Frustration spilled over last week in response to the U.S. Department of Agriculture's failed attempt to keep pizza from being counted as a vegetable in school lunch programs.
I say, let them eat pizza (in moderation). And let us, as the caring adults in kids' lives, get to work on much messier issues than what to call tomato paste.
The USDA argued that one-eighth of a cup of tomato paste, spread on pizza, should not count as a half-cup of vegetables. Congress rejected the USDA's attempt to tighten nutritional standards.
Obviously, the USDA is on to something. About 15 percent of children ages 6 to 18 are obese, which is defined as having a body mass index of 30 or more. Childhood obesity has tripled in the past 30 years. Adult-onset diabetes is now often referred to simply as "Type 2," because so many who have it are young.

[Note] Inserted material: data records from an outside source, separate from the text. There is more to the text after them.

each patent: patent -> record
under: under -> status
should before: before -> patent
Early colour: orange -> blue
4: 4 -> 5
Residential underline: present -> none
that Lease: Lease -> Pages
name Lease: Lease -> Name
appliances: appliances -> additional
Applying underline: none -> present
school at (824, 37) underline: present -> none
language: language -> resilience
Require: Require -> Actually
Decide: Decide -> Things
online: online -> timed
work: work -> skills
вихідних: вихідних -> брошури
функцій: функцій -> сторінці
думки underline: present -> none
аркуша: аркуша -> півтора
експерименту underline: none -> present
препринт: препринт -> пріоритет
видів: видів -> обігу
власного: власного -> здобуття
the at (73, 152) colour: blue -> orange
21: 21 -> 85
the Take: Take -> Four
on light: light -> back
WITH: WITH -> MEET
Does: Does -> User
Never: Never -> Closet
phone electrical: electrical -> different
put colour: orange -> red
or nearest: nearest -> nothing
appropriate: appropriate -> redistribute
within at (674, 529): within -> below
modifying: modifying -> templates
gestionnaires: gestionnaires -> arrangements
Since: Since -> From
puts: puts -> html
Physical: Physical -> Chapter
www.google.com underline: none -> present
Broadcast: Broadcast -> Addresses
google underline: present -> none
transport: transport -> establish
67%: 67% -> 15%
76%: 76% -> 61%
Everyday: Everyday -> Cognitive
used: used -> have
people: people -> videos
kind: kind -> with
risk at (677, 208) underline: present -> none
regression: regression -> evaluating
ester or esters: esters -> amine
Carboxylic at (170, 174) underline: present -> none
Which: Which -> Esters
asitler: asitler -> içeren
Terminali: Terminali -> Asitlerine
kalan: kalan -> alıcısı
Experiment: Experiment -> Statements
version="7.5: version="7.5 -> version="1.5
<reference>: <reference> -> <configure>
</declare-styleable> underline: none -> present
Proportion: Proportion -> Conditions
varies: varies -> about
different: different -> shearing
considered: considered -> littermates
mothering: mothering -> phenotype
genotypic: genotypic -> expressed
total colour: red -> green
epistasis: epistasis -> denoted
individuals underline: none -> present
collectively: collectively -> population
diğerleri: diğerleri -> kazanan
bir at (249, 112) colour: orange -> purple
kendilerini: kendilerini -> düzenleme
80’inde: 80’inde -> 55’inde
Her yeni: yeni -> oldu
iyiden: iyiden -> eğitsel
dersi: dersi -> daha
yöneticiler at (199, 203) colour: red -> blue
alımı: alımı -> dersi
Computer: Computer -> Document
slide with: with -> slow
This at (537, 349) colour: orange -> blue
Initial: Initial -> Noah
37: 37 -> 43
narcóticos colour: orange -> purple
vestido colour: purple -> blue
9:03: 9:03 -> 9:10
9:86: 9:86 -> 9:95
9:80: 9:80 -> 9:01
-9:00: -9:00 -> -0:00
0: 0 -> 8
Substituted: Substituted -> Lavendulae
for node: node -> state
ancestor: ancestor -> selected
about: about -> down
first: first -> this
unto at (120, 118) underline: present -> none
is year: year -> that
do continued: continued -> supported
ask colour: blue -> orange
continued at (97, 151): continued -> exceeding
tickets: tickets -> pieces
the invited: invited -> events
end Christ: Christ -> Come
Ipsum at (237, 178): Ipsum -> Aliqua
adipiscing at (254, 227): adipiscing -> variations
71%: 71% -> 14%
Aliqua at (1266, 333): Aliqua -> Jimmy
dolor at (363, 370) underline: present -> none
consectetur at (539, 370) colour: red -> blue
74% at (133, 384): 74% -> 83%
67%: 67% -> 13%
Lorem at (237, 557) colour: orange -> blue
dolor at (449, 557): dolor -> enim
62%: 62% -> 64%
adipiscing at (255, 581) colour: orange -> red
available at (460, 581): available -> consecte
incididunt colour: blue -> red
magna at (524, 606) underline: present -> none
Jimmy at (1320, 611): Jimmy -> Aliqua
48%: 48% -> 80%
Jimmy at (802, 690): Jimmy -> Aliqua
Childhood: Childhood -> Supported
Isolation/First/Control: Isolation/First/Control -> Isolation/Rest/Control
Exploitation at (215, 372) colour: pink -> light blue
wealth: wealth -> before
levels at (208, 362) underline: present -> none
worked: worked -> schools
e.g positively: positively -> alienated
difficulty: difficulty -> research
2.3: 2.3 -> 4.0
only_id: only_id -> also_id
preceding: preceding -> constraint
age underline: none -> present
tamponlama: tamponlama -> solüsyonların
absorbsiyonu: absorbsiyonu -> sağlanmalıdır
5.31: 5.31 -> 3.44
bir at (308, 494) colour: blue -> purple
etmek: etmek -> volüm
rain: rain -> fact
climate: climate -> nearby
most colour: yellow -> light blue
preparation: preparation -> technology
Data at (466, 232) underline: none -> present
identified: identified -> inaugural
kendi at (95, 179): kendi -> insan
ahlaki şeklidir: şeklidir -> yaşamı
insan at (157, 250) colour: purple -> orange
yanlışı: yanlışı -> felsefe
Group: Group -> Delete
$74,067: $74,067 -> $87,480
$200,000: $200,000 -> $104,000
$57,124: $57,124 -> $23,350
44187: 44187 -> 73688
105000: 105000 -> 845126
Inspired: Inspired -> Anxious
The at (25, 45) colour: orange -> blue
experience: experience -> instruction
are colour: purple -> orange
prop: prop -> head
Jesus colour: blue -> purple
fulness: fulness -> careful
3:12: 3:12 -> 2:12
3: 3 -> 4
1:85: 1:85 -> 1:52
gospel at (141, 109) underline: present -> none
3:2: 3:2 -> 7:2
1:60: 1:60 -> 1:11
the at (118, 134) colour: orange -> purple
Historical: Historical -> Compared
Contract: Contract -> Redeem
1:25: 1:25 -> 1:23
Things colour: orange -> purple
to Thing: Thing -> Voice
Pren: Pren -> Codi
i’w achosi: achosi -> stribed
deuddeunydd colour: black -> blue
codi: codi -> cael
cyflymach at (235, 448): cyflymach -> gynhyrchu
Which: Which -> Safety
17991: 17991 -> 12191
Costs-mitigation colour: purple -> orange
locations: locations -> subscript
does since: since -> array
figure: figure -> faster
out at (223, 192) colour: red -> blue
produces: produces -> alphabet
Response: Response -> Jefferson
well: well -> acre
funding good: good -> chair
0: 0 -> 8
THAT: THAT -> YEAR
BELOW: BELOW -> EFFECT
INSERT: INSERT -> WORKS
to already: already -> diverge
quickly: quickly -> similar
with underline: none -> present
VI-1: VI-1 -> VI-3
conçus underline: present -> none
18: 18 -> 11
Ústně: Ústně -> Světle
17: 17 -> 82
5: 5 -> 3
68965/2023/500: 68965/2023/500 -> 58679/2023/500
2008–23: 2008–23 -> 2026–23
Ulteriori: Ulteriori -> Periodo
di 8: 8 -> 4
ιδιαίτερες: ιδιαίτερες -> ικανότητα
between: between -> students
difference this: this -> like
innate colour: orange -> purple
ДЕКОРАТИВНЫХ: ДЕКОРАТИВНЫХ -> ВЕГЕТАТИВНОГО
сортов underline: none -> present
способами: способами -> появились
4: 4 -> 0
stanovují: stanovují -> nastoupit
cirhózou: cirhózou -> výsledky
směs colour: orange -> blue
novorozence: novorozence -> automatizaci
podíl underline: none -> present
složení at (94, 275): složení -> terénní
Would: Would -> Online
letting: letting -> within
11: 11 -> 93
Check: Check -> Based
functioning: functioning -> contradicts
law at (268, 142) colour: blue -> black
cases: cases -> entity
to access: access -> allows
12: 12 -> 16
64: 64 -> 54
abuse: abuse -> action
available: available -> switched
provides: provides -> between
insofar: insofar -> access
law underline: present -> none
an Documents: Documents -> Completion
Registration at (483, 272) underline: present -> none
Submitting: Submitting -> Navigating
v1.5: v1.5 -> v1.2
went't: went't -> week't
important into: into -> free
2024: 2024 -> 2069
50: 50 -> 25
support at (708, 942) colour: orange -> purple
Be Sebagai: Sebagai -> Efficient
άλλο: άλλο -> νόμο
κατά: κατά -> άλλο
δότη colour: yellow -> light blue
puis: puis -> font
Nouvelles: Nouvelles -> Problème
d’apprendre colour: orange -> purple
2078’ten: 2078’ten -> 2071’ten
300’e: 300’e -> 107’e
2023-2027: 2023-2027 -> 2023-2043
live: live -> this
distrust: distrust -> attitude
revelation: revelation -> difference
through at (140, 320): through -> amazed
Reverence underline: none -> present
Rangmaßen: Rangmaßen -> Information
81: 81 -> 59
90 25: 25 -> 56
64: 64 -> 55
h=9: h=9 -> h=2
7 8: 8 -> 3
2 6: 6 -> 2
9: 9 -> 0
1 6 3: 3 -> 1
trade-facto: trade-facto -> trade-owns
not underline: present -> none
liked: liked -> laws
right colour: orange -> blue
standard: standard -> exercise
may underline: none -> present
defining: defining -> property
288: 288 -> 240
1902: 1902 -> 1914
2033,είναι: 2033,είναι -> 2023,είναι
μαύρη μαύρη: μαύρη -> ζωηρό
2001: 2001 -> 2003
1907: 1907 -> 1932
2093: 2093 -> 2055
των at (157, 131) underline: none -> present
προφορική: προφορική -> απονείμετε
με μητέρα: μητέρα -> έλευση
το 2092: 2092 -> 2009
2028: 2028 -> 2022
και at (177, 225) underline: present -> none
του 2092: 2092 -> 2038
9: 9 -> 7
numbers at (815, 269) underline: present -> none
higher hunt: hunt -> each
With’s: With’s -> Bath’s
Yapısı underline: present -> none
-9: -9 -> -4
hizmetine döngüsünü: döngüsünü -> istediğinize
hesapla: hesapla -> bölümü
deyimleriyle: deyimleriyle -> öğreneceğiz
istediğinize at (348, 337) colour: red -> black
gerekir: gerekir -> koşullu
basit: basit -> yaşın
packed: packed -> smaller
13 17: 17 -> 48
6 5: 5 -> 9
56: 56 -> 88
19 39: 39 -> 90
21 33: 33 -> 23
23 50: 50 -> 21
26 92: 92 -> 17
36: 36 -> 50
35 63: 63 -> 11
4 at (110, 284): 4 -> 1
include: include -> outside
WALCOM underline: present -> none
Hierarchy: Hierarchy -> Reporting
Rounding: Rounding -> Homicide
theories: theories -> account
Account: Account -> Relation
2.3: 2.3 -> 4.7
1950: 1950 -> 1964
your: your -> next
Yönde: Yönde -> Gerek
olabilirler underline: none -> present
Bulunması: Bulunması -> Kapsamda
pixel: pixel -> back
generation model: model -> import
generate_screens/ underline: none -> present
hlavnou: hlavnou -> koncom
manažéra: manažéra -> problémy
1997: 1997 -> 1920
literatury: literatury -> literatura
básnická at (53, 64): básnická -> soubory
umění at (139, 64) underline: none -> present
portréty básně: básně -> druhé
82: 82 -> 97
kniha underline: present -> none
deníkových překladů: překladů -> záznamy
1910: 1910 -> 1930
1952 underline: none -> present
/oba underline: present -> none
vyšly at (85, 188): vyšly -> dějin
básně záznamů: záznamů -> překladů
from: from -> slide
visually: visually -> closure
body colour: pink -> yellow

But pizza is a tiny piece of a huge public health discussion we need to promote.
"Focusing on pizza, or tomato paste, is really looking at the needle instead of the haystack," said Felicia Busch, a Twin Cities registered dietitian and former spokeswoman for the American Dietetic Association.
"We need to tell people what they can eat more of, or how to take something marginally nutritional and make it better. Restricting available choices is probably going in the wrong direction."
Busch, the mother of three and author of the book "The New Nutrition," thinks schools too often get a bad rap. She's seen plenty of progress in lunch programs, especially around pizza.